By Phoebe F., Malaysia
The disciples went and woke him, saying, “Master, Master, we’re going to drown!” He got up and rebuked the wind and the raging waters; the storm subsided, and all was calm. “Where is your faith?” he asked his disciples. In fear and amazement they asked one another, “Who is this? He commands even the winds and the water, and they obey him.”—Luke 8:24-25
Have you ever felt like you’re up against a tsunami wave with nowhere to turn? Have you ever proclaimed and declared that God is sovereign, but found it a little hard to hold on to this truth when there’s a huge wave or a mountain in front of you?
I have. Sometimes, I struggle to keep my faith, and I doubt God’s sovereignty. I feel like my prayer isn’t that important compared to others. There is a voice nagging me in my head, “People out there are starving and here you are praying for good grades? Do you seriously think that God can, or even wants to hear you?” In those instances, I usually give up praying and try to take matters into my own hands.
But when I read about the healing miracles that took place in the Bible, I realized that many of the people who were healed had one thing in common: faith. From the centurion (Luke 7:6-10) and the woman with a bleeding problem for 12 years (Matthew 9:20-22) to blind Bartimaeus (Mark 10:46-52), their faith in Jesus played an important part in the miracles.
After Thomas declared that he did not believe Jesus had risen from the grave unless he saw the nail marks in His hands and felt the scars on His body, Jesus said this to him (after allowing him to feel the marks on His body): “Because you have seen me, you have believed; blessed are those who have not seen and yet have believed.” (John 20:29)
“Now faith is confidence in what we hope for and assurance about what we do not see.”— Hebrews 11:1
I’ve since come to see that to grow a strong and unshakeable faith in God that does not depend on what I see, I need to answer these two questions:
1. How is my relationship with God?
I am constantly reminded about what Jesus Christ said about childlike faith (Matthew 18:2-4). As a child, we believe what our parents say wholeheartedly. If they say something, we believe that it’s absolutely true. Jesus wants us to do the same when it comes to trusting Him. If He says He’ll never leave us or forsake us, we are to believe that it’s absolutely true. If He says that He is the way, the truth and the life, that’s true. And if He says that we are redeemed by His blood, that’s true too. We are to trust in Him wholeheartedly.

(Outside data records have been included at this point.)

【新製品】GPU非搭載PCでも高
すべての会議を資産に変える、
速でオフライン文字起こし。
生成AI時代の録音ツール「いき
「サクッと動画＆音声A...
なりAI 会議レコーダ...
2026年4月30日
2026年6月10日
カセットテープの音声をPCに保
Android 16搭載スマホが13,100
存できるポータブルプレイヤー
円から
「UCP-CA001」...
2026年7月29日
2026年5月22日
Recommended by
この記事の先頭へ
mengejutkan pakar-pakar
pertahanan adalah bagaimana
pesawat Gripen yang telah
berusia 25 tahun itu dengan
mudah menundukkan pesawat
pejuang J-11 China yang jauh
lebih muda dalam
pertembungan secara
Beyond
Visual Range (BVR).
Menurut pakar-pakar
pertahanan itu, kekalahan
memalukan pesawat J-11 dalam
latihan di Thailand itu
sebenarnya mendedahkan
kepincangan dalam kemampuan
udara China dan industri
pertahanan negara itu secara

Of course, that’s easier said than done. A relationship requires effort from both parties. How can we expect to grow our faith if we don’t make an effort to know the person we profess to have faith and belief in? How can we put our faith in someone whom we have no interest in getting to know or barely even know?
I often compare it to relating to someone whom we’re very close to. Wouldn’t we want to always be near them, to listen to what they have to say, and to care for their well-being? It is a reminder for me to surround myself with God by delving into His Word and praying constantly.

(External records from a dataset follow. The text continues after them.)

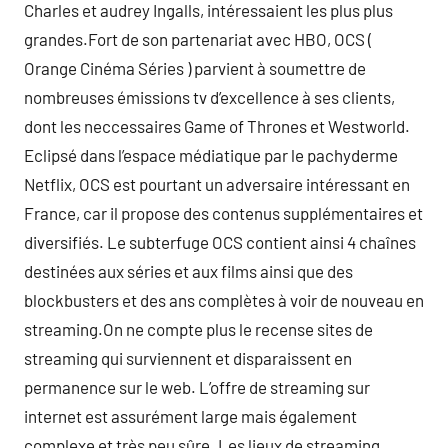
Charles et audrey Ingalls, intéressaient les plus plus
grandes.Fort de son partenariat avec HBO, OCS (
Orange Cinéma Séries ) parvient à soumettre de
nombreuses émissions tv d’excellence à ses clients,
dont les neccessaires Game of Thrones et Westworld.
Eclipsé dans l’espace médiatique par le pachyderme
Netflix, OCS est pourtant un adversaire intéressant en
France, car il propose des contenus supplémentaires et
diversifiés. Le subterfuge OCS contient ainsi 4 chaînes
destinées aux séries et aux films ainsi que des
blockbusters et des ans complètes à voir de nouveau en
streaming.On ne compte plus le recense sites de
streaming qui surviennent et disparaissent en
permanence sur le web. L’offre de streaming sur
internet est assurément large mais également
complexe et très peu sûre. Les lieux de streaming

I believe that the strength of our relationship with God is one of the key factors in determining the strength of our faith. It doesn’t matter if we’ve accepted Christ 30 years ago or three days ago; our relationship with God isn’t based on the amount of years we’ve been a Christian. I’ve come to realize that whenever I come to God with my worries and burdens, He always hears me.
2. Who are you fixing your eyes on?
I often think about the story, in Matthew 14:22-32, of Jesus walking on water and Peter stepping out of the boat to join him? Peter starts to sink when he stops looking at Jesus and starts worrying about the wind. I ask myself: Am I focusing on the wind or on Jesus? Do I get too fixated on the challenges I face, and forget that God has got my back?
It’s like eating out at a fancy restaurant with a best friend. Everything is going fine until our phone buzzes. We pick it up and see new messages, some of which appear urgent. We begin to reply, and before we know it, we become completely distracted by our phone, and stop paying attention to the person in front of us. Life must be a lot like that phone. It can distract us and pull us away from the One who is sitting right in front of us.
Instead, if we fix our eyes on Jesus, we will remember His presence. But this means that we must place Jesus at the center of everything that we do, say, and think.
The pastor of a church I attend once said something that has stuck with me ever since: “We do not fight for victory, but from it.” This means that the battle has already been won.
In the Oxford dictionary, “to battle” means “to struggle tenaciously to achieve or resist something”, be it sin, insecurities, financial crises, an uncertain future, illnesses, or even family issues. Jesus has already conquered death when He died on the cross. So whatever we’re going through right now, we can be assured that God will ultimately deliver us.
I’ve learned to fix my eyes on Jesus by talking to Him and leaving all my burdens at His feet, knowing that He will give me rest. I try to continue to seek God through reading His Word, praying, worshipping Him, and living my life solely for Him.
Faith, I’ve come to realize, is not something that can be grown overnight—it is a process. Faith is strengthened when it is tested, not when life is a bed of roses. Jesus Himself was tempted in every way, so He knows what we’re going through. We shouldn’t give up—who knows, perhaps we will have an amazing testimony to share with others about God’s faithfulness and love.